_Zu lösende Aufgaben:_
A. Fasse im Textauszug über die Weser-Versalzung den Absatz, der mit „Das Landesparlament habe sich klar“ beginnt, kürzer als Stichpunktliste zusammen und behalte dabei seine wichtigsten Fakten.
B. Setze den Zeitungsartikel über die Weser-Versalzung nach seinem letzten Satz fort.

_Textauszug:_
◆ ◆ ◆ ◆ ◆ ◆ ◆

# taz.de -- Kali & Schmutz: Salz-Poker verloren
       
       > Salzhersteller K+S will Abfälle lieber per Pipeline nach Niedersachsen
       > schicken als weitere Weser-Versalzung zu verhindern
       
 (IMG) Bild: Fortschritt: Statt in die Werra will K+S seine Abwasser künftig bis in die Weser leiten
       
       HANNOVER taz | Die Versalzung der Weser sorgt für Ärger in Niedersachsens
       rot-grüner Regierungskoalition. Der SPD-Abgeordnete Ronald Schminke sagte
       der taz, der grüne Umweltminister Stefan Wenzel habe bei den
       länderübergreifenden Verhandlungen zum „Masterplan Salzreduzierung“, der
       die Belastung der Flüsse Werra und Weser bis 2027 halbieren soll, schlecht
       gepokert. Der Grüne habe damit gegen von der Opposition mitgetragene
       Landtagsbeschlüsse verstoßen.
       
       Das Landesparlament habe sich klar gegen die sogenannte Oberweserpipeline
       ausgesprochen, mit der der hessische Salz- und Düngemittelproduzent K+S
       umweltschädliche Salzlaugen am hochbelasteten Fluss Werra vorbei kurz vor
       der niedersächsischen Landesgrenze in die Weser leiten will, ärgert sich
       Schminke. In dem Masterplan, den Wenzel mit seinen grünen
       UmweltministerkollegInnen aus Hessen, Nordrhein-Westfalen, Bremen und
       Thüringen ausgehandelt hat, taucht das Abwasserrohr, mit dem K+S seine
       Abfälle den Niedersachsen vor die Füße kippen will, trotzdem als Option
       auf.

◆ ◆ ◆ ◆ ◆ ◆ ◆

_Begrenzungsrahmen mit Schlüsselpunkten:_
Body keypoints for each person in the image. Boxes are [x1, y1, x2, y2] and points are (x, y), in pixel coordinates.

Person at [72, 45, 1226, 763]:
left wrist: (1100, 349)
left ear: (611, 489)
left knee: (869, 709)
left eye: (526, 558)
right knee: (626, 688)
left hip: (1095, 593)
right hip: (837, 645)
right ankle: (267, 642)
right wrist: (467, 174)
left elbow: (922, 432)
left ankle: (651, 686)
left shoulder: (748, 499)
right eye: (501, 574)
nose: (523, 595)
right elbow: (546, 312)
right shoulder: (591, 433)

◆ ◆ ◆ ◆ ◆ ◆ ◆

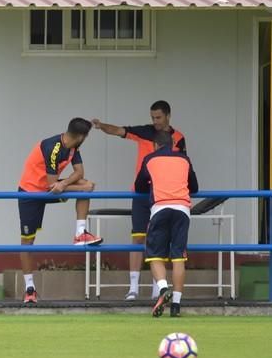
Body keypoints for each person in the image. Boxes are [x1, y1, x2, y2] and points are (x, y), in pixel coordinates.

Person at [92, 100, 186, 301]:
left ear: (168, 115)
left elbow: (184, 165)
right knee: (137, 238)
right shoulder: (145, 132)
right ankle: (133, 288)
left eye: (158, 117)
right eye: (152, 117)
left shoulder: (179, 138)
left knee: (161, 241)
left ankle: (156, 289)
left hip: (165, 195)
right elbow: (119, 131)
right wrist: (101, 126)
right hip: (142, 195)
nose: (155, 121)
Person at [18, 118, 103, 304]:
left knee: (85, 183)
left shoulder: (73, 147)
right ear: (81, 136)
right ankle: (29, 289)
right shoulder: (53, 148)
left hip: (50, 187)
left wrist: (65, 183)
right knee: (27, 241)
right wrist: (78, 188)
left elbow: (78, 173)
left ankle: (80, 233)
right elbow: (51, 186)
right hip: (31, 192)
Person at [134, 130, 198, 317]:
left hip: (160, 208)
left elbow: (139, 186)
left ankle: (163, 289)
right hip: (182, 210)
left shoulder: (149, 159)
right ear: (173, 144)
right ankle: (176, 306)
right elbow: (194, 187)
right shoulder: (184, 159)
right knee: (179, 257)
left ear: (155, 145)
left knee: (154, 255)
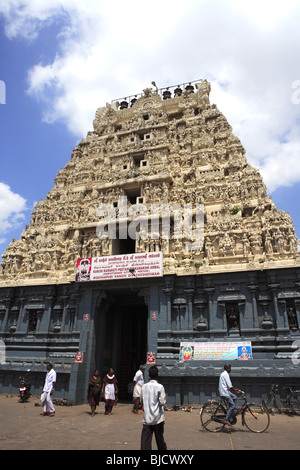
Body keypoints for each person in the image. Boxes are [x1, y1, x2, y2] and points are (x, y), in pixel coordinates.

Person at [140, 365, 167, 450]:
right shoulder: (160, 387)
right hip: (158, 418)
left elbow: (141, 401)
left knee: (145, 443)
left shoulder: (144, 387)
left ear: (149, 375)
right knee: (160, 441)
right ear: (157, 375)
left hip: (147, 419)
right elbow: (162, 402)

◆ ◆ ◆ ◆ ◆ ◆ ◆

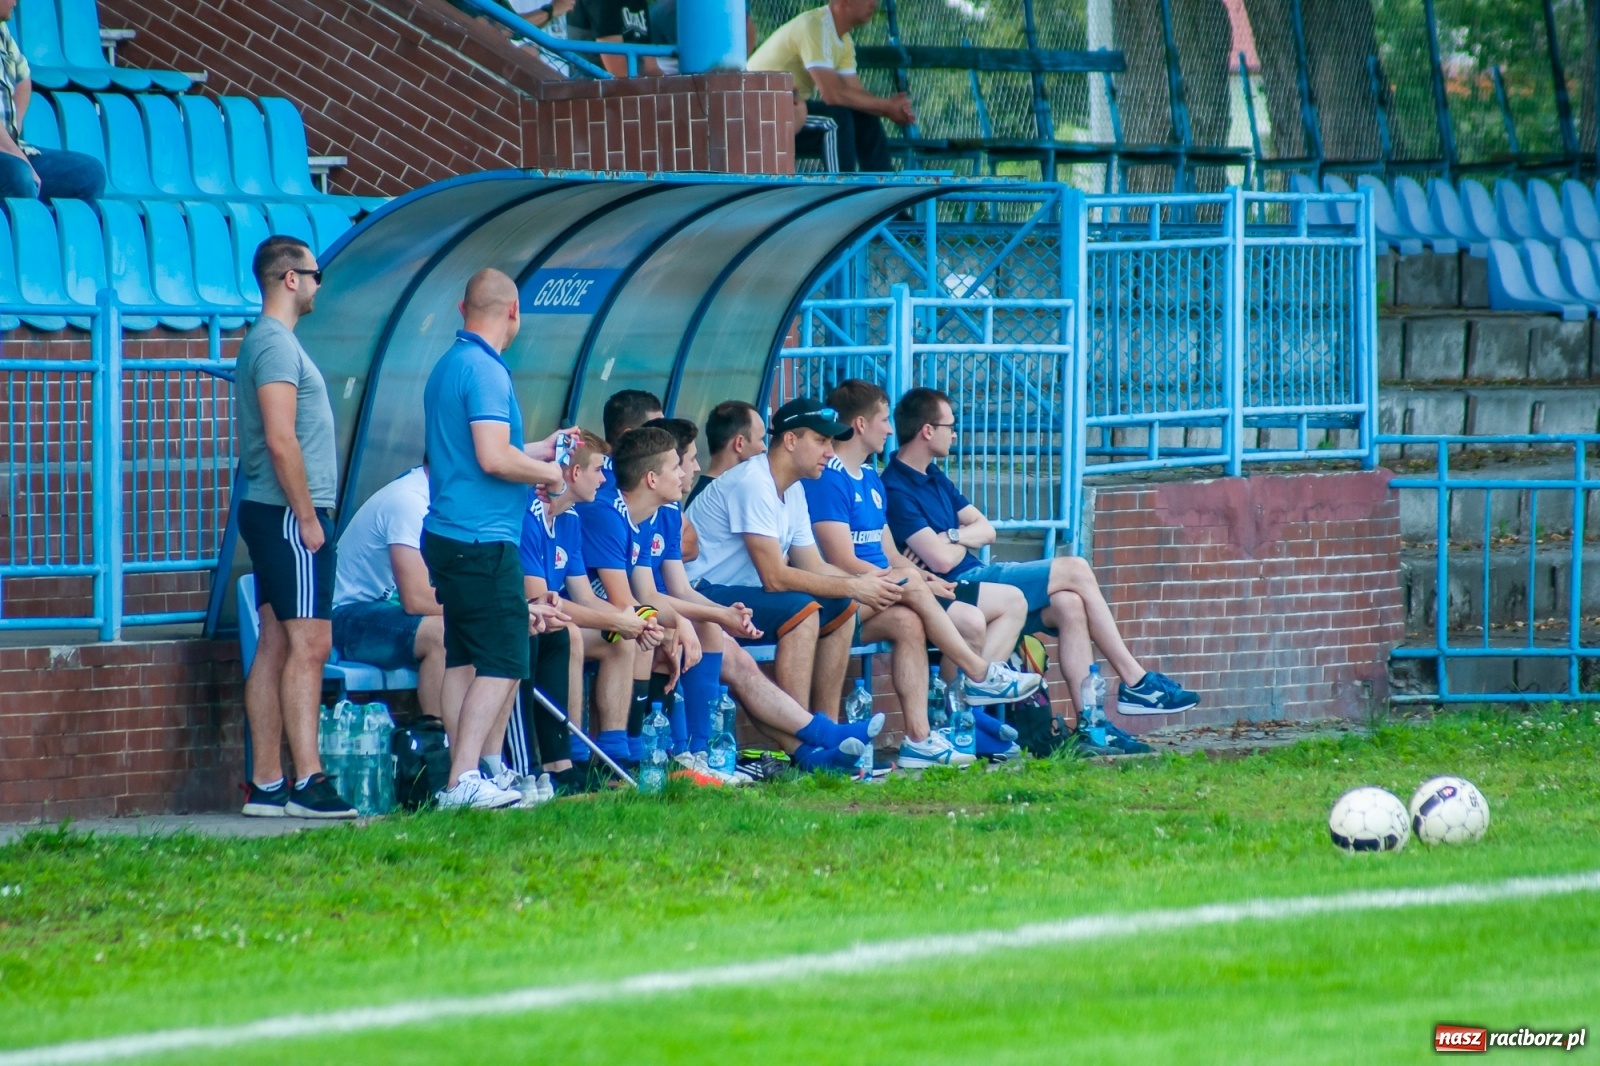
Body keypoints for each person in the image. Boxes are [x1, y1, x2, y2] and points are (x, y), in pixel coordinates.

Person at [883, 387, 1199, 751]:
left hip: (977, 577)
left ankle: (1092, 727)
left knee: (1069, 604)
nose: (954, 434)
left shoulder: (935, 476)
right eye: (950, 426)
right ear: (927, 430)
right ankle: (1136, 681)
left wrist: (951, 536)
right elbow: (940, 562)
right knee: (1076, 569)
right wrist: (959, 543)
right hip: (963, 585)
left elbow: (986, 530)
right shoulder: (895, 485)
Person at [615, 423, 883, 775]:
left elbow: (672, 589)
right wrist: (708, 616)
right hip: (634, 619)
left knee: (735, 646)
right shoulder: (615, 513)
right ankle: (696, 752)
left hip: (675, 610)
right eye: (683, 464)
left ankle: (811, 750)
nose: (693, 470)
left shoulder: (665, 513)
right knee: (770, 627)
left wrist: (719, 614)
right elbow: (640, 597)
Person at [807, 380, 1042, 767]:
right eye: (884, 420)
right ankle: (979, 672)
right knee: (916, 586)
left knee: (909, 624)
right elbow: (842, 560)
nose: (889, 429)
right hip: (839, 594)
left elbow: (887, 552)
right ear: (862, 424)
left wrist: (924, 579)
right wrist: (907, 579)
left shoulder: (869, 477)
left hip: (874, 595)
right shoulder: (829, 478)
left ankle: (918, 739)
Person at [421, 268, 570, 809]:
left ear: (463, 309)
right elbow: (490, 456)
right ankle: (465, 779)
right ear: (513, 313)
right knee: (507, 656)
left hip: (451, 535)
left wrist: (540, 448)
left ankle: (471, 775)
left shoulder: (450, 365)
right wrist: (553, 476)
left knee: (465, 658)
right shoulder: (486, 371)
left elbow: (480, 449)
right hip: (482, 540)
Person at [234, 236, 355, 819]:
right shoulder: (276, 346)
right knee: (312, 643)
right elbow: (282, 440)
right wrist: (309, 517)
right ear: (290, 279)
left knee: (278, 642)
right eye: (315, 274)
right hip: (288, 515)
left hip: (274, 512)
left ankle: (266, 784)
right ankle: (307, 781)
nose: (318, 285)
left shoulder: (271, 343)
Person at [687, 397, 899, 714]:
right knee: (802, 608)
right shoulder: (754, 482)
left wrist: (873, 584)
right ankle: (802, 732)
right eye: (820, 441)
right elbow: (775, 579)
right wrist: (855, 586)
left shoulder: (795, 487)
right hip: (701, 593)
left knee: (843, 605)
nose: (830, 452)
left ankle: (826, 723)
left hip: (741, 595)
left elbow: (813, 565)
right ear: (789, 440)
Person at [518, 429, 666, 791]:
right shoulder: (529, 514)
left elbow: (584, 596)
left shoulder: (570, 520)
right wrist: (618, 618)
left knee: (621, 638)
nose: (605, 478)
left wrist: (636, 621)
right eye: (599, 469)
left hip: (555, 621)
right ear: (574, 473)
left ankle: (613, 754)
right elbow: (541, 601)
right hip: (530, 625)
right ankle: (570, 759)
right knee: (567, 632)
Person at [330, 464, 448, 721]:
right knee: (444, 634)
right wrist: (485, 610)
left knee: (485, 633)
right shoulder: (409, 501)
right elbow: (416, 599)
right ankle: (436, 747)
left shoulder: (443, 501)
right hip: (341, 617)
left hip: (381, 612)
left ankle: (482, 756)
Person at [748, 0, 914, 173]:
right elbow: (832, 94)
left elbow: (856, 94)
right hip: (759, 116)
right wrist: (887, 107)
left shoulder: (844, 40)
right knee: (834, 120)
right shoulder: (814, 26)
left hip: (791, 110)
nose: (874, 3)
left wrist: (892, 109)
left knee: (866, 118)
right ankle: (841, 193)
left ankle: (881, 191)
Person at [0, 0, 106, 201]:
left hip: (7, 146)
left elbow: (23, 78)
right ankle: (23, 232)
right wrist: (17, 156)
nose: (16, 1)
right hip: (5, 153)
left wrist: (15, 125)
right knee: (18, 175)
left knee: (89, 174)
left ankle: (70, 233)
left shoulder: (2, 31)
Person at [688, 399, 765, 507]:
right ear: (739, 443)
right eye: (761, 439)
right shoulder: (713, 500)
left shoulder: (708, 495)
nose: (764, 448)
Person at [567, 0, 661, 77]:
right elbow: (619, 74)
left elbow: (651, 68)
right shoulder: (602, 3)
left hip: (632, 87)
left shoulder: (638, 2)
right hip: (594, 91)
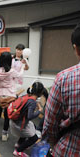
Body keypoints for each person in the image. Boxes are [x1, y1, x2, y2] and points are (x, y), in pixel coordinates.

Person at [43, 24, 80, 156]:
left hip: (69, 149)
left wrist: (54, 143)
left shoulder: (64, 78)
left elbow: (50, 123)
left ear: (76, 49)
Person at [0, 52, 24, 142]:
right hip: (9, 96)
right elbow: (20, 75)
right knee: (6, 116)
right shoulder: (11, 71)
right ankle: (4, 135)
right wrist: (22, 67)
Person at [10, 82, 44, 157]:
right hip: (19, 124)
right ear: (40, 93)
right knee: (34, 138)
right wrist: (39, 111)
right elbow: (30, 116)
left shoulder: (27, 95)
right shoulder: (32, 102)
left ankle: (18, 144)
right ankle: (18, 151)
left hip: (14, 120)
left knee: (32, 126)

◆ ◆ ◆ ◆ ◆ ◆ ◆

_Ergebnisse je Aufgabe:_
A.
- Laut Schminke hat sich das Landesparlament klar gegen die sogenannte Oberweserpipeline ausgesprochen, worüber er sich ärgert.
- Mit dieser Leitung will der hessische Salz- und Düngemittelhersteller K+S umweltschädliche Salzlaugen an der stark belasteten Werra vorbei kurz vor der niedersächsischen Landesgrenze in die Weser leiten.
- Wenzel hat den Masterplan mit seinen grünen Amtskollegen aus Hessen, Nordrhein-Westfalen, Bremen und Thüringen ausgehandelt.
- Trotzdem taucht das Abwasserrohr darin als Option auf.

B.
       „Bis 2018“ ist in dem „detaillierten Maßnahmenprogramm“, das der taz
       vorliegt, die „Planung und Vorbereitung eines Genehmigungsverfahrens zum
       Bau eines Werra-Bypasses“ vorgesehen – mit der Inbetriebnahme sei
       „gegebenenfalls 2021“ zu rechnen. Eine „Mogelpackung“ sei der Masterplan
       deshalb, kritisiert Sozialdemokrat Schminke, der selbst aus Hann. Münden an
       der Oberweser stammt. Ähnlich äußern sich auch die Umweltschützer der
       Werra-Weser-Anrainerkonferenz: Umweltminister Wenzel habe seine hessische
       Kollegin und Parteifreundin Priska Hinz, „aber nicht die Umwelt“ geschützt,
       poltern sie – die „Verklappung der K+S-Abwässer“ sei jetzt „behördenwirksam
       abgesichert“.
       
       Denn die in einer schwarz-grünen Koalition regierende Hinz steht massiv
       unter Druck. K+S ist der größte Salzhersteller der Welt, bietet im
       strukturschwachen Nordhessen mehr als 5.000 gut bezahlte Arbeitsplätze. Zur
       Gewinnoptimierung entsorgt der Konzern seit mehr als 100 Jahren Millionen
       Kubikmeter Abfälle über die Flüsse Werra und Weser – oder verpresst die
       stark salzhaltigen Abwässer direkt in den Boden. Die Folge sind massive
       Umweltschäden (siehe Kasten).
       
       Doch der Grüne Wenzel will die koalitionsinterne Kritik nicht auf sich
       sitzen lassen. Die Salzpipeline sei gegen den Willen Niedersachsens in den
       Masterplan gelangt, argumentiert sein Ministerium – für den Fall, dass
       andere Maßnahmen wie eine Einlagerung unter Tage nicht umsetzbar seien.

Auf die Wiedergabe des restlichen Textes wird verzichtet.